# My Frankenstein WIP



## jaws62666 (Mar 25, 2009)

Here are some pics of my Moebius Frankenstein completed before the painting. Notice I have fixed the left hand as per Dave's instructions. It was easily fixed, just cut off the locater pin and glue on. I will send finished painted pics later. Thanks Dave, great kit.


----------



## dklange (Apr 25, 2009)

Frankenstein (Boris) looks really cool! I really can't wait to get my hands on this kit. Mine is in the mail... I'm like a kid waiting for Christmas!! - Denis


----------



## Captain Han Solo (Apr 5, 2002)

That truly is a great kit!

Having seen one built and painted Yesterday,At Chiller,I can say it's beautiful!

Don't know what all the grumbling was about....I have seen it up close, and again the good folks at Moebius did an outstanding Job!:thumbsup:


----------



## mcdougall (Oct 28, 2007)

Wow! This DOES look good...Glad I've got a couple on the way:thumbsup:
Mcdee


----------



## jaws62666 (Mar 25, 2009)

*Frankenstein completed*

Here is my fineshed Frankenstein from Moebius. Sorry my camera isnt the greatest. I think it came out nicely. 
http://www.hobbytalk.com/bbs1/attachment.php?attachmentid=94180&stc=1&d=1257703619
http://www.hobbytalk.com/bbs1/attachment.php?attachmentid=94181&stc=1&d=1257703619
http://www.hobbytalk.com/bbs1/attachment.php?attachmentid=94182&stc=1&d=1257703619
http://www.hobbytalk.com/bbs1/attachment.php?attachmentid=94183&stc=1&d=1257703619
http://www.hobbytalk.com/bbs1/attachment.php?attachmentid=94184&stc=1&d=1257703619


----------



## Dave Metzner (Jan 1, 1970)

Thanks for posting the pics... Looks good...
Dave


----------



## Xenodyssey (Aug 27, 2008)

Hi

The wooden floor looks good but did you do any washes or dry-brushing on the rock walls? The flash makes them hard to make out.


----------



## jaws62666 (Mar 25, 2009)

Xenodyssey said:


> Hi
> 
> The wooden floor looks good but did you do any washes or dry-brushing on the rock walls? The flash makes them hard to make out.

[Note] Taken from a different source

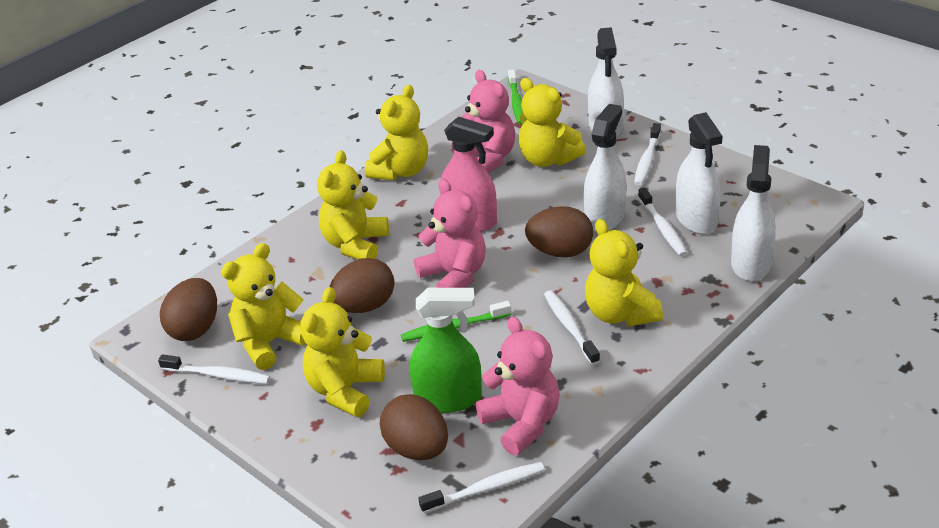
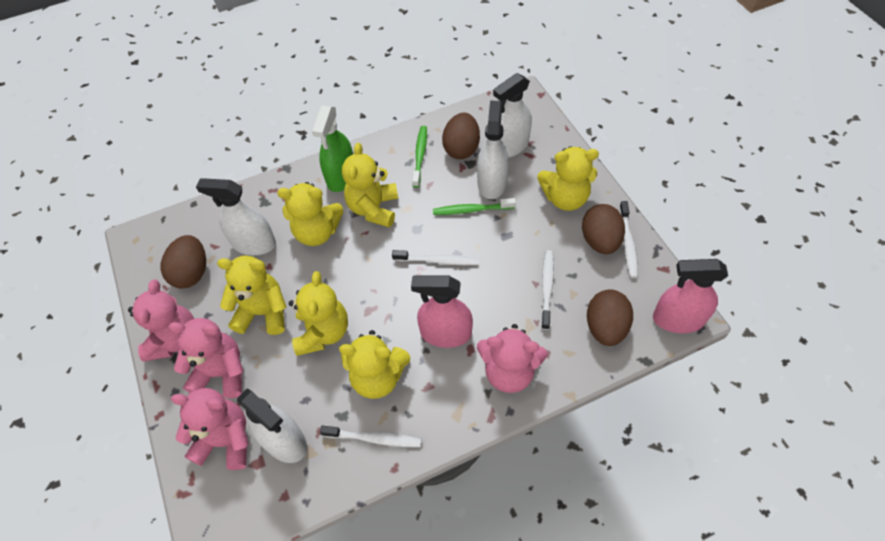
pink spray bottle: 1 -> 2
pink teddy bear: 3 -> 4
white toothbrush: 5 -> 4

Yes I used a blach wash on the wall. It looks a lot nicer in person. I need a better digital camera.


----------



## Y3a (Jan 18, 2001)

This morning I watched the "Legacy Collection" Frankenstein. This model really captures the first few times you see the monster.


----------



## dklange (Apr 25, 2009)

He looks very cool!:thumbsup: This kit has me really excited!! Of all the great movie monsters Frankenstein is the most iconic (for me) and I really like this one!! - Denis


----------



## Mitchellmania (Feb 14, 2002)

Great work!!


----------



## LT Firedog (Nov 14, 2001)

Looks great !


----------



## hedorah59 (Nov 24, 2008)

Nicely done, jaws! :thumbsup:


----------



## MonsterModelMan (Dec 20, 2000)

Great job, jaws62666 on a GREAT kit!
I can't wait to clear my bench of a few things and get started on mine!

MMM


----------